The disappearance of Saudi journalist Jamal Khashoggi and the hypocrisy of the New York Times
10 October 2018
Even by the deplorable standards of America’s “newspaper of record,” the pose of moral outrage adopted by the New York Times following last week’s disappearance of Saudi journalist Jamal Khashoggi is staggering in its hypocrisy.
In a series of articles, including a comment by the war-monger Thomas Friedman entitled “Praying for Jamal Khashoggi” and an editorial under the headline “Saudi Arabia must answer for Jamal Khashoggi,” the Times feigned shock and horror at the reports of Khashoggi’s death, and demanded that Riyadh come clean about the journalist’s fate.

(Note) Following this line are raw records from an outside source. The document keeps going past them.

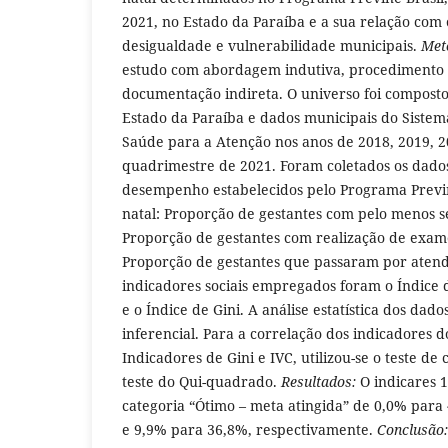
2021, no Estado da Paraíba e a sua relação com 
desigualdade e vulnerabilidade municipais.
Met
estudo com abordagem indutiva, procedimento d
documentação indireta. O universo foi composto
Estado da Paraíba e dados municipais do Siste
Saúde para a Atenção nos anos de 2018, 2019, 2
quadrimestre de 2021. Foram coletados os dado
desempenho estabelecidos pelo Programa Previn
natal: Proporção de gestantes com pelo menos se
Proporção de gestantes com realização de exames
Proporção de gestantes que passaram por atend
indicadores sociais empregados foram o Índice d
e o Índice de Gini. A análise estatística dos dados
inferencial. Para a correlação dos indicadores d
Indicadores de Gini e IVC, utilizou-se o teste de
teste do Qui-quadrado.
Resultados:
O indicares 1
categoria “Ótimo – meta atingida” de 0,0% para
e 9,9% para 36,8%, respectivamente.
Conclusão:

The 59-year-old Khashoggi, who fled Saudi Arabia for the United States last year, enjoyed close ties to the Saudi royal family throughout a journalistic career that spanned some three decades. However, he came into conflict with the agenda of the powerful Crown Prince Mohammed Bin Salman, including with denunciations of Bin Salman’s arrest of regime critics and conduct of the brutal war in Yemen.
On Tuesday, October 2, Khashoggi visited the Saudi consulate in Istanbul to obtain divorce papers and has not been seen since. The Turkish authorities, which are leading the investigation into Khashoggi’s disappearance, reportedly believe that the journalist was murdered in the consulate and that his body was subsequently dismembered and removed from the country.
If true, the murder of Khashoggi will be a horrific crime, underscoring the brutality of the blood-soaked Saudi dictatorship. But it will join a long list of acts of terror and brutality carried out by the Saudi regime, very few of which have troubled the Times as much as Khashoggi’s disappearance.